In the data that follows, find each line containing "Seed" and copy it.

◆ Task data
# # # #

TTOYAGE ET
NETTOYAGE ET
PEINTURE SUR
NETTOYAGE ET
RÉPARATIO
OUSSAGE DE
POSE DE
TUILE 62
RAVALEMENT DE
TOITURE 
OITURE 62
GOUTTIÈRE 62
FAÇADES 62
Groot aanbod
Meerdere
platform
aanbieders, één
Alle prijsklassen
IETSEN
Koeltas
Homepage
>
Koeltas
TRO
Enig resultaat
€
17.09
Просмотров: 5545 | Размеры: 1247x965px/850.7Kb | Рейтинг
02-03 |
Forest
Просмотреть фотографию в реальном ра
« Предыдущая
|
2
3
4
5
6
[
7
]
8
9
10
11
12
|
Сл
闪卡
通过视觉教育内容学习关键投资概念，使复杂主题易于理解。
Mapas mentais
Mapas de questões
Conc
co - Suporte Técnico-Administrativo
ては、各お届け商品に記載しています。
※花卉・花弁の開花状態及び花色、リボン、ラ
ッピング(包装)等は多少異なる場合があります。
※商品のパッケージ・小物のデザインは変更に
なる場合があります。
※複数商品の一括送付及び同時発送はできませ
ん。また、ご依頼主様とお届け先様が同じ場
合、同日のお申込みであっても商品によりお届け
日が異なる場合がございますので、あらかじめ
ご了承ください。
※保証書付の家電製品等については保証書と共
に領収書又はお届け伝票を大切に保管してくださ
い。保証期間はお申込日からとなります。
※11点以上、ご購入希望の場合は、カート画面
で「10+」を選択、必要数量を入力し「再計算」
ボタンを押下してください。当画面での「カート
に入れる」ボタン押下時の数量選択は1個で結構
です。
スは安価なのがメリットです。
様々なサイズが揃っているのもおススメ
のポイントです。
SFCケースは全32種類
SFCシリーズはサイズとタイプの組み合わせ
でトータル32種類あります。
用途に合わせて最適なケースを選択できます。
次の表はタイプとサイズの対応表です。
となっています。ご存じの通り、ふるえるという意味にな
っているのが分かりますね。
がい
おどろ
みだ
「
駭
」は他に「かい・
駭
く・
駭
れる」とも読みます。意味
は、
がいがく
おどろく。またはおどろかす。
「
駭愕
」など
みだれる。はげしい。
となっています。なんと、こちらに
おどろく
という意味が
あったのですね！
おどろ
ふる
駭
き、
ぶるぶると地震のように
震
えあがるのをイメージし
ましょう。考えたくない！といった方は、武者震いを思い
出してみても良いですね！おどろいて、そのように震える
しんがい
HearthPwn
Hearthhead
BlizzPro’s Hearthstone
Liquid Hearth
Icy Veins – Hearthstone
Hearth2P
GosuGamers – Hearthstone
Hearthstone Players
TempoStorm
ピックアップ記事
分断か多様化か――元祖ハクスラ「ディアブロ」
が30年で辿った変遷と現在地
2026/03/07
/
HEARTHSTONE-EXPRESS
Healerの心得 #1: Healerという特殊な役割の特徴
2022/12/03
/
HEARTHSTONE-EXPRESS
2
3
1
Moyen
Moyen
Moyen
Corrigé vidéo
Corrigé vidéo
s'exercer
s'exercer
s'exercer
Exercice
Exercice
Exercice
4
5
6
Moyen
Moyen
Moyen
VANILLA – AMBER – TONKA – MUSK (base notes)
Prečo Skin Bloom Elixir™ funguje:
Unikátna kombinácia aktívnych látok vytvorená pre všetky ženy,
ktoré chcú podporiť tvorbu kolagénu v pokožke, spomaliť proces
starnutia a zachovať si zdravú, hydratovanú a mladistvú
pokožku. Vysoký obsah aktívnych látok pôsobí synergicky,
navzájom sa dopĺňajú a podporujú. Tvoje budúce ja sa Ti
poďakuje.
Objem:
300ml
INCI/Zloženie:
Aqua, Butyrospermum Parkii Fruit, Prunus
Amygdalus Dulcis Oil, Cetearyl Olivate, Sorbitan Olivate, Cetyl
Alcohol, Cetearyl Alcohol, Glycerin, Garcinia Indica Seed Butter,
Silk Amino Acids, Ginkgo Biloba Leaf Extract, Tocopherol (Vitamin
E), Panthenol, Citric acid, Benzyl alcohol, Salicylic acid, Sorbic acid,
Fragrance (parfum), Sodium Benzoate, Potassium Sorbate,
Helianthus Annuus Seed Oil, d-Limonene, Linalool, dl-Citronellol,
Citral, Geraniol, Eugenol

# # # #

◆ Written response
Alcohol, Cetearyl Alcohol, Glycerin, Garcinia Indica Seed Butter,
Helianthus Annuus Seed Oil, d-Limonene, Linalool, dl-Citronellol,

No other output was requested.